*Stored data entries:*
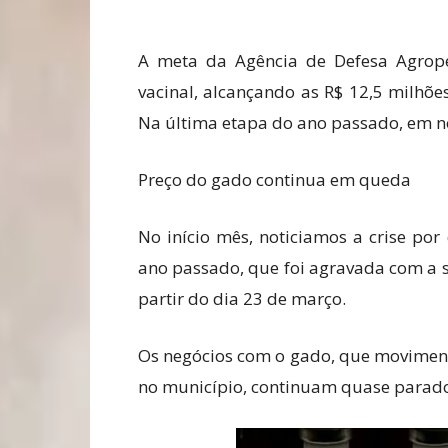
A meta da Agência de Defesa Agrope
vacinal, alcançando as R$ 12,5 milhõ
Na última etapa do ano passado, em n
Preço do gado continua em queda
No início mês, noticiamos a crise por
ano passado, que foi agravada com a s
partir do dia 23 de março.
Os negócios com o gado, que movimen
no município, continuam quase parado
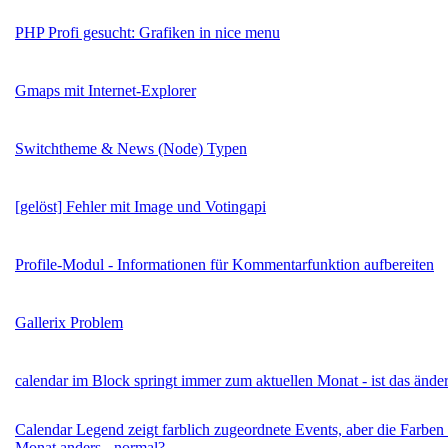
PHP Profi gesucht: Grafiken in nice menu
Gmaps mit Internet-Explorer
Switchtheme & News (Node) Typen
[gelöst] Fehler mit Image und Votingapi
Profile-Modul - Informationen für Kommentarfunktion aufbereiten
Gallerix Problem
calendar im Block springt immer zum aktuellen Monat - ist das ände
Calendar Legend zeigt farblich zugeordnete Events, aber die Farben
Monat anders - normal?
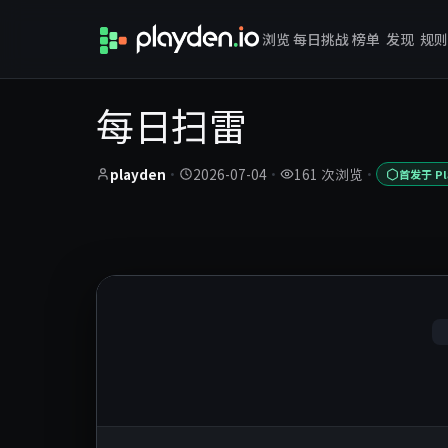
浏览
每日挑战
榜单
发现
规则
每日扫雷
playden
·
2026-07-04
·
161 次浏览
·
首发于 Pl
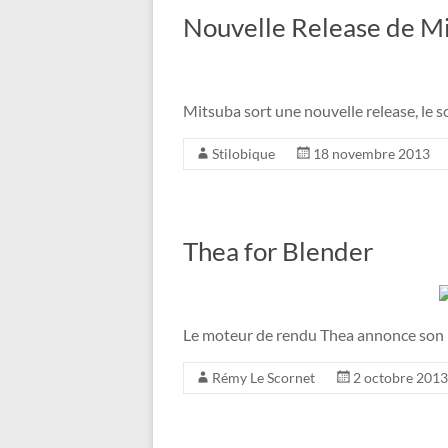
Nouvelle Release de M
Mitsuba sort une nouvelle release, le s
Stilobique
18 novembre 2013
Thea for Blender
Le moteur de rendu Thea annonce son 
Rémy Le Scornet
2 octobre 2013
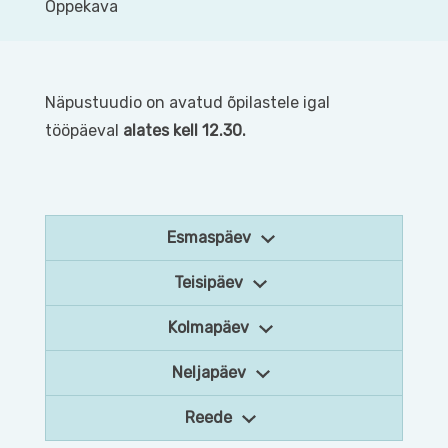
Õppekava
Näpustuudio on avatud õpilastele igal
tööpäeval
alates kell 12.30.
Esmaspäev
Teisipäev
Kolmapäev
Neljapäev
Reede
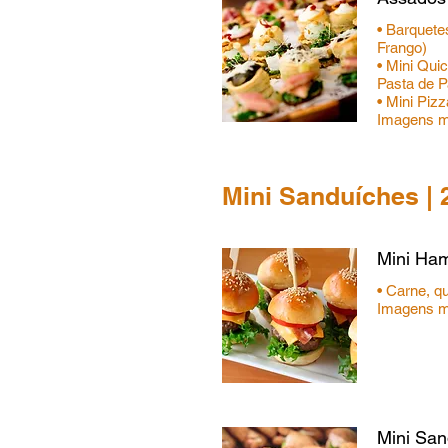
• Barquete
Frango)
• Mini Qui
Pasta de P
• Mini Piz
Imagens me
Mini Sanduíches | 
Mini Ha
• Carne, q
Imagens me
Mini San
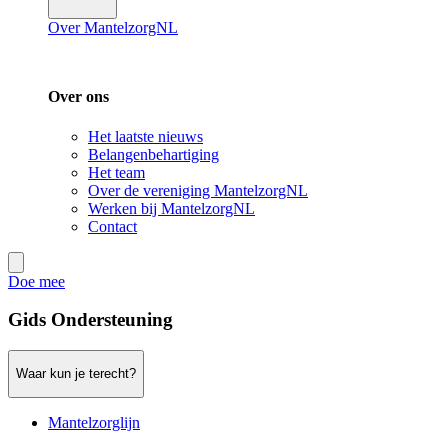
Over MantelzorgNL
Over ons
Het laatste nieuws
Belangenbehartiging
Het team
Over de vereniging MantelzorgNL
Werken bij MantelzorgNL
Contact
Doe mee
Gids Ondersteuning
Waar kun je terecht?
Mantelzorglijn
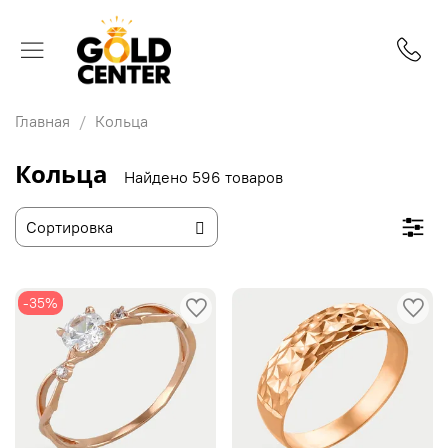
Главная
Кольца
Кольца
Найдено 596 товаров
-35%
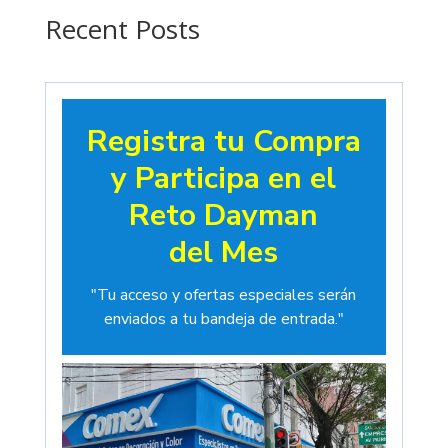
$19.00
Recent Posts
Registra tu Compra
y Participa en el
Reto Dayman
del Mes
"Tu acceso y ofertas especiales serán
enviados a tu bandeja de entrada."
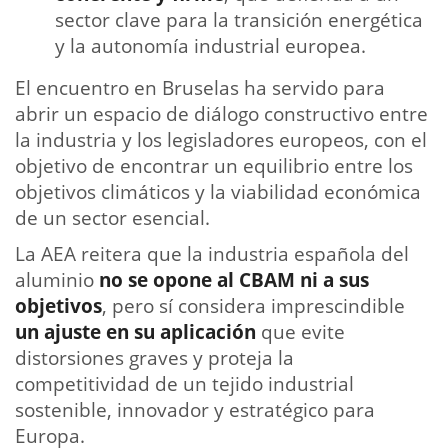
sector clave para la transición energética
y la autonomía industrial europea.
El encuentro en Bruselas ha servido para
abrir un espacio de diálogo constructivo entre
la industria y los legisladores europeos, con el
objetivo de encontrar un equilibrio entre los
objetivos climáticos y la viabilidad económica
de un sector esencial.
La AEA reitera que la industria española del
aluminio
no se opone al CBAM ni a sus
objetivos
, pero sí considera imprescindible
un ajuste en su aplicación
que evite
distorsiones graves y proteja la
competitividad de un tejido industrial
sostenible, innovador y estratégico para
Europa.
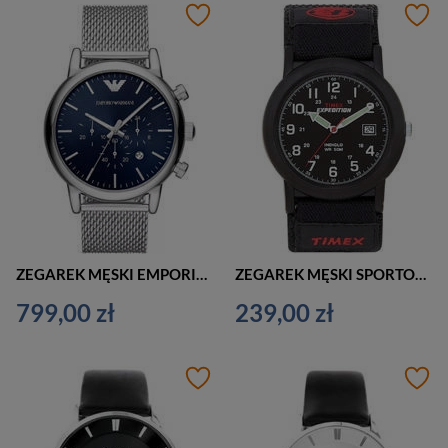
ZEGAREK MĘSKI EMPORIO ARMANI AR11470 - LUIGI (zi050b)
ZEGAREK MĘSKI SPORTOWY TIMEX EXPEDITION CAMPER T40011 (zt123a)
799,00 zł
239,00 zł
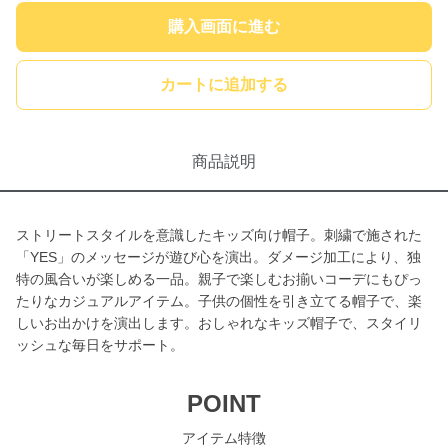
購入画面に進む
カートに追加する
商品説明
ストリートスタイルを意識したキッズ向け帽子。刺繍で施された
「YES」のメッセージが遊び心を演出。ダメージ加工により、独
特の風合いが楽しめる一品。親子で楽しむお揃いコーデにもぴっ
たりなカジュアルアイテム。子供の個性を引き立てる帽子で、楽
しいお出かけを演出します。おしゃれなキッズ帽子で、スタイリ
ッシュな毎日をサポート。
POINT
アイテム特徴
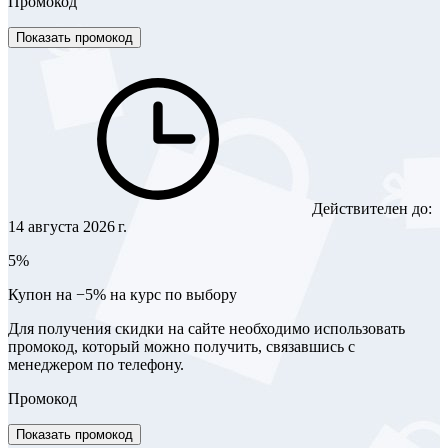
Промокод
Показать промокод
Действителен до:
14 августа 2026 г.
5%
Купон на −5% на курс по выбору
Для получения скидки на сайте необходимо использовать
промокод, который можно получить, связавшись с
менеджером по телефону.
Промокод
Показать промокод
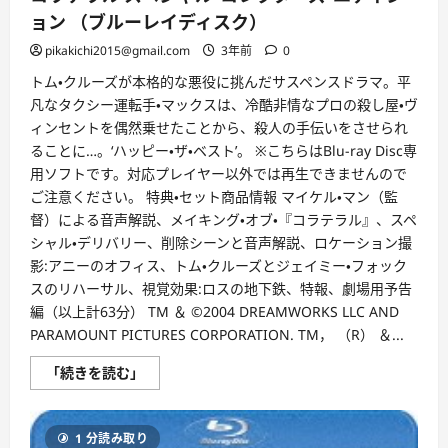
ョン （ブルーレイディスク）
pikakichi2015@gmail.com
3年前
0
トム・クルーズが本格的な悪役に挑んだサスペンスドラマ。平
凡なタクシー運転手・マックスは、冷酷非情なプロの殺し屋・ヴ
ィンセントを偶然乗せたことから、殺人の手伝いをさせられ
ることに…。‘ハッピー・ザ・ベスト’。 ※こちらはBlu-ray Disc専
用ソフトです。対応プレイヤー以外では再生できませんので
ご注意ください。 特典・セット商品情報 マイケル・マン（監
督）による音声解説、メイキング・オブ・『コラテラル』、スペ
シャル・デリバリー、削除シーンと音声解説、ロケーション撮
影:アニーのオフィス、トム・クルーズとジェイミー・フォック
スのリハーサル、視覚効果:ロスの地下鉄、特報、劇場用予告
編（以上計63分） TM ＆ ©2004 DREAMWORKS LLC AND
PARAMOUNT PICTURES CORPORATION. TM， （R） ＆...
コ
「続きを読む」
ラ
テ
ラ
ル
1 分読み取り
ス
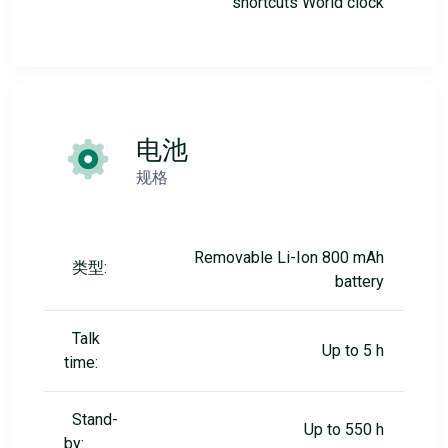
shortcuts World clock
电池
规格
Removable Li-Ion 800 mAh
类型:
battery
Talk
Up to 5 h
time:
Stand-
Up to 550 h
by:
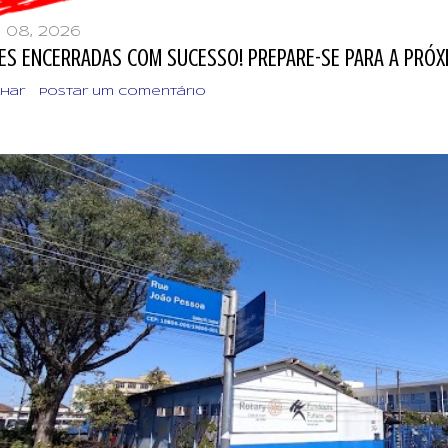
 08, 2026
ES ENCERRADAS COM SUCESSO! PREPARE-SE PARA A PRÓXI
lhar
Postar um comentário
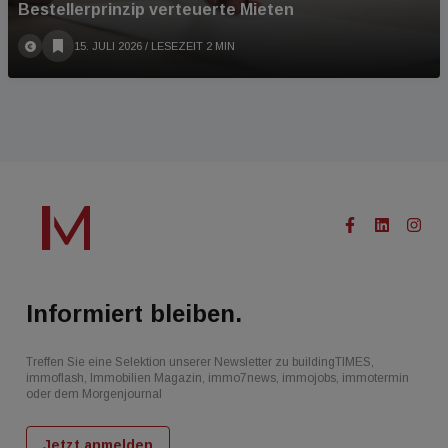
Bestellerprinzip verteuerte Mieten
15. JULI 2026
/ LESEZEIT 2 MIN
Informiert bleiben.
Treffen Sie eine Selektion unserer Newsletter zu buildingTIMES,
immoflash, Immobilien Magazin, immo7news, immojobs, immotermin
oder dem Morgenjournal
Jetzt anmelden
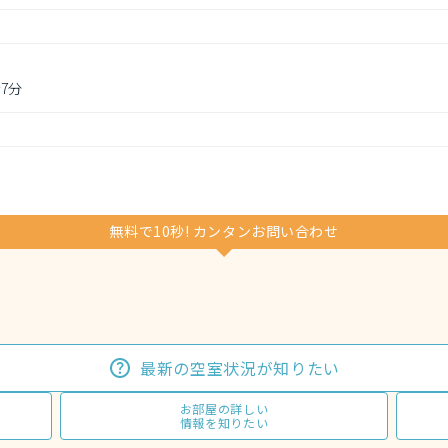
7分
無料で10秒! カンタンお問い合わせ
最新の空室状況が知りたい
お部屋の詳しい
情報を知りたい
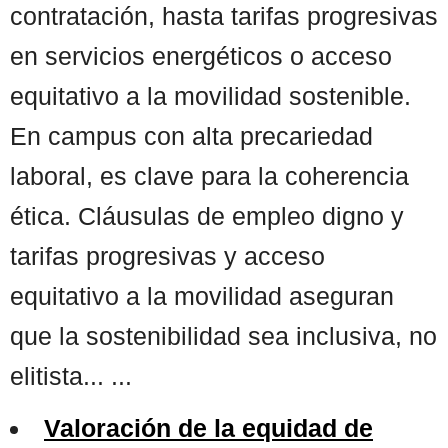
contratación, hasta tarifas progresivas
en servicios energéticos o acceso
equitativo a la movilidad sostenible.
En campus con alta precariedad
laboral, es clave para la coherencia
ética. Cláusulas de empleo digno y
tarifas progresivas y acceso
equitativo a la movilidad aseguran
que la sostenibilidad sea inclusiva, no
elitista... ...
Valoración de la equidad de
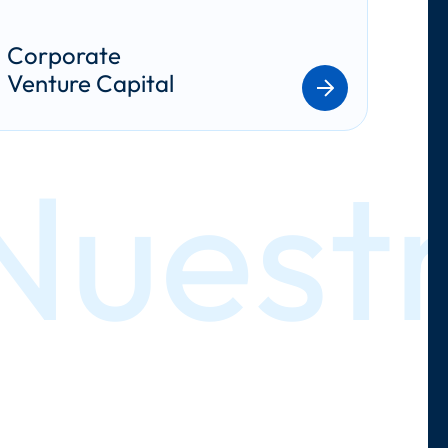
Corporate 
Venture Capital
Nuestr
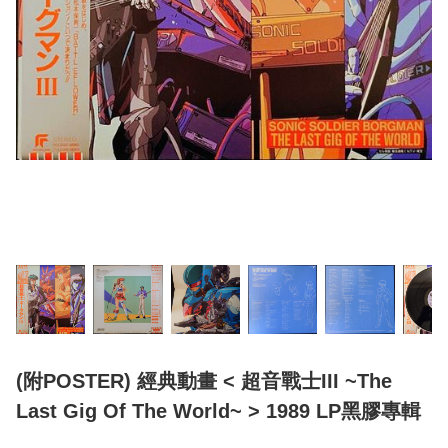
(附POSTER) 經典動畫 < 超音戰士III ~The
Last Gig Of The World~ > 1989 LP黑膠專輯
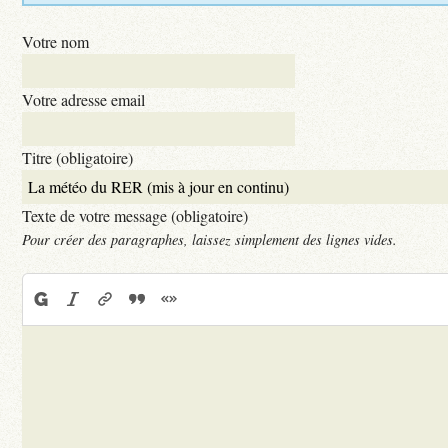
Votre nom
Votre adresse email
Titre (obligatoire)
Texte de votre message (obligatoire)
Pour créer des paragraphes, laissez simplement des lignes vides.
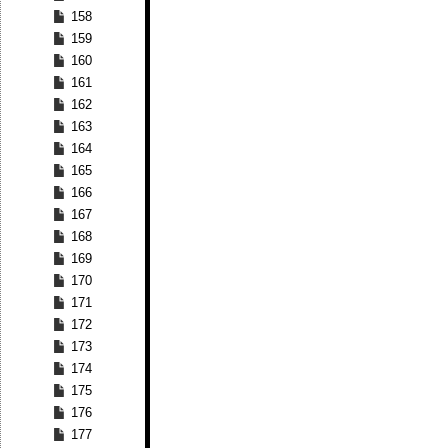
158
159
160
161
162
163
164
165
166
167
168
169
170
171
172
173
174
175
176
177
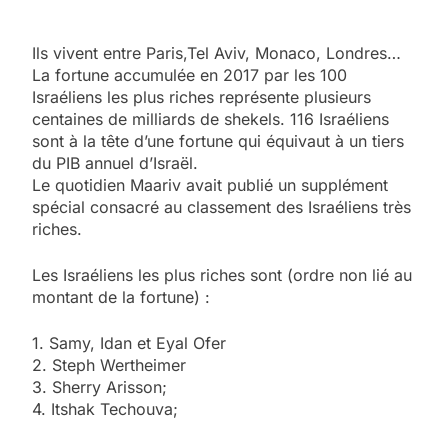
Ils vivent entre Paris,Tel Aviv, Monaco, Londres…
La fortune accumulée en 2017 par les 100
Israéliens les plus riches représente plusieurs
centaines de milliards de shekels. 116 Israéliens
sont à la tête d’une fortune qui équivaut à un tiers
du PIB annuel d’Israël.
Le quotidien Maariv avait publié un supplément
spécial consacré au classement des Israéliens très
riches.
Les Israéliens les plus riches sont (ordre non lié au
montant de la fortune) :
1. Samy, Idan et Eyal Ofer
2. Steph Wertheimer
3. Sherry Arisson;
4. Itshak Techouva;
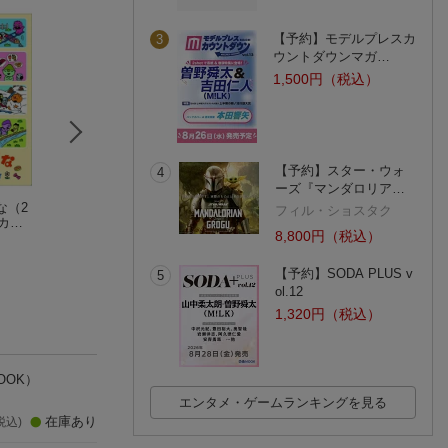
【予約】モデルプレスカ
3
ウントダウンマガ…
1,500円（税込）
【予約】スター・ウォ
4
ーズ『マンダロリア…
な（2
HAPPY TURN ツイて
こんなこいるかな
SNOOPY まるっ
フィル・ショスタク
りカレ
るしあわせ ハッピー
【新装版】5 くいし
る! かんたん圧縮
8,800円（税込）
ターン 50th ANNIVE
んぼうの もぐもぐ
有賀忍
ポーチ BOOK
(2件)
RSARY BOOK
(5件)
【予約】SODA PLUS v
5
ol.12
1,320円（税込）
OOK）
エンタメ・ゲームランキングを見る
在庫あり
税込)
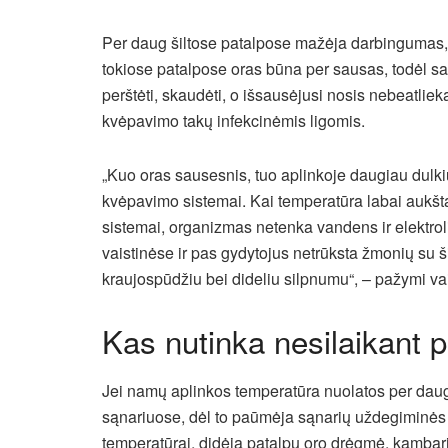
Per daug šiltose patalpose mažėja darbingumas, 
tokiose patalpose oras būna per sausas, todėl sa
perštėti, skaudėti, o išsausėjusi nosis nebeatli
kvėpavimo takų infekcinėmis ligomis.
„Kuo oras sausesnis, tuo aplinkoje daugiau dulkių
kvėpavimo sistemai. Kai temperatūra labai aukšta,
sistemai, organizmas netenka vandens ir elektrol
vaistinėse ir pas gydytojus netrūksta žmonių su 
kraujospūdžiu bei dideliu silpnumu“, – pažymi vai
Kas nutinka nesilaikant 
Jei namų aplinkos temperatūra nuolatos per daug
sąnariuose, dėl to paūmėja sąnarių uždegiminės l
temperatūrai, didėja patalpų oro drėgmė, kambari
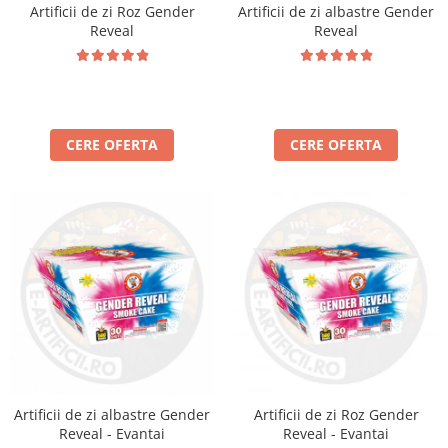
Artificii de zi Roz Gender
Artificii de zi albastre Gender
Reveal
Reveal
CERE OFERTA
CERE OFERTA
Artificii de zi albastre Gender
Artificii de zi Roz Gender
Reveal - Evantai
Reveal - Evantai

*Task description:* Copy the stretch from the start of the listing through the line containing "no município, continuam quase parado", keeping both ends and leaving out the pictures.

*Task result:*
A meta da Agência de Defesa Agrope
vacinal, alcançando as R$ 12,5 milhõ
Na última etapa do ano passado, em n
Preço do gado continua em queda
No início mês, noticiamos a crise por
ano passado, que foi agravada com a s
partir do dia 23 de março.
Os negócios com o gado, que movimen
no município, continuam quase parado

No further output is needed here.